Hi I am new to ES, I am trying to store binary values such as 00001111 by converting them with Base64 encoding into ES.
Steps I did to put the data into ES

`PUT /my_store2
{
    "mappings" : {
        "products" : {
            "properties" : {
                "productID" : {
                    "type" : "binary",
                    "index" : "analyzed" 
                }
            }
        }
    }
}`

POST  /my_store2/products/_bulk
{ "index": { "_id": 8 }}
{ "productID" : "MDAwMTEwMDE="}

When I searched using this query I did not get any results. Am I doing wrong anywhere while storing the data into ES.

GET  /my_store2/products/_search
{
"query": {
    "query_string": {
       "default_field": "productID",
       "query": "MDAwMTEwMDE="
    }
}
} 

Any help on this will be much appreciated. Also, using the binary datatype to store the "11110000" binary values into ES is the ideal way or are there any better ways of storing the binary values into ES and be able to search them.


(Jay) #2

If possible, can someone provide an example to store and search the binary data in ES.


(David Pilato) #3

I would try to not analyze the content.

Does it change anything?


(Jay) #4

I tried that way too, it still doesn't change anything.


(Peter van der Weerd) #5

According to the docs a binary field is not searchable. (Didn't try though...)
But, for such a small field: why choose binary and not just string?


(Jay) #6

I have a field which I want it to hide it from the users - "more like a metadata field" used for the binary operations.

Say " get me all the products which start with a but of certain type whose ID is both "VegSection" and "Grocery"

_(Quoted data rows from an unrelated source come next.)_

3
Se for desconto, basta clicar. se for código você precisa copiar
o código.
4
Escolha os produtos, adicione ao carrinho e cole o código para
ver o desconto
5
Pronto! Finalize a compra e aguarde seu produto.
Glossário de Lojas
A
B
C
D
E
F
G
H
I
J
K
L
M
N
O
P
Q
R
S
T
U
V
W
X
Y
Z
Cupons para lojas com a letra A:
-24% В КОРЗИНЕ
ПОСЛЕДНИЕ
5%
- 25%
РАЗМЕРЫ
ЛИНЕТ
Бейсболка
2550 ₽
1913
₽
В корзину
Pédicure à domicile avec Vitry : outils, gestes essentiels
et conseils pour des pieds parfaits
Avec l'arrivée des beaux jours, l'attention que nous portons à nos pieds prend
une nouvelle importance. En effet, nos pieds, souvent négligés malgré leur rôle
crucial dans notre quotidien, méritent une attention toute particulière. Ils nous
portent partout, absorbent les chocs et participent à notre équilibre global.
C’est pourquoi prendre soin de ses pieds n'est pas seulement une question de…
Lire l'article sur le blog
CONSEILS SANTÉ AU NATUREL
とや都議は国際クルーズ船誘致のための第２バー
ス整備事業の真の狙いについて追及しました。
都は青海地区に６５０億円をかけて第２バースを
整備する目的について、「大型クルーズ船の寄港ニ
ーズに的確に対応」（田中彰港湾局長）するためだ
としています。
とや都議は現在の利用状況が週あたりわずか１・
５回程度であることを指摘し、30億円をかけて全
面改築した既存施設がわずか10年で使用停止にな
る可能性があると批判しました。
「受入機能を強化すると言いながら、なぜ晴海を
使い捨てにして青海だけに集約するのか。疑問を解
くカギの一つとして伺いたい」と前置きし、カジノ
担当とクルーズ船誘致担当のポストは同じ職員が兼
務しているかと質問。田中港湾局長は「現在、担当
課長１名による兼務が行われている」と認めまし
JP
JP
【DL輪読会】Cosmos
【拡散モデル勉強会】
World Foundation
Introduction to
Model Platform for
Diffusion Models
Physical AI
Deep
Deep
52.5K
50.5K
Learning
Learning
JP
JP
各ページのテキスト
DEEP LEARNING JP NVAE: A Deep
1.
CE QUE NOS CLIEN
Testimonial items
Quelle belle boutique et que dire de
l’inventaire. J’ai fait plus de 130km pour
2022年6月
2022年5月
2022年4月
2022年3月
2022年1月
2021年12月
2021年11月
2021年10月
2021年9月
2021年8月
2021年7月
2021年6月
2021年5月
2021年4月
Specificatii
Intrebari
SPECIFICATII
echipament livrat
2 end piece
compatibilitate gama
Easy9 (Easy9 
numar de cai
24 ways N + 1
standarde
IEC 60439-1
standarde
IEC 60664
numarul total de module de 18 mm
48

GET /my_store3/products/_search
{
    "query": {
        "filtered": {
           "query": {
            "query_string": {
           "default_field": "productName_text",
            "query": "a*"
        }
           },
           "filter": {
               "term": {
                  "productID": "MDAwMTEwMDE"
               }
           }
        } 
       
    }
    
}

(Peter van der Weerd) #7

Yeah, but what I mean is: why not mapping it as a string. So, you supply the base64 string in the _source and then index that field as a string. From what I see in your samples, you work with the string value like 'MDAwMTEwMDE'...


(Jay) #8

Sorry for my mistake, I shouldn't have mentioned in the query that I was doing the search on the field type. Instead, I was doing the search on all the fields except my meta field.

After the result of the search, I would like to filter them out based on my metadata field.

If I index it as string then my search results might also include my metadata field.


(system) #9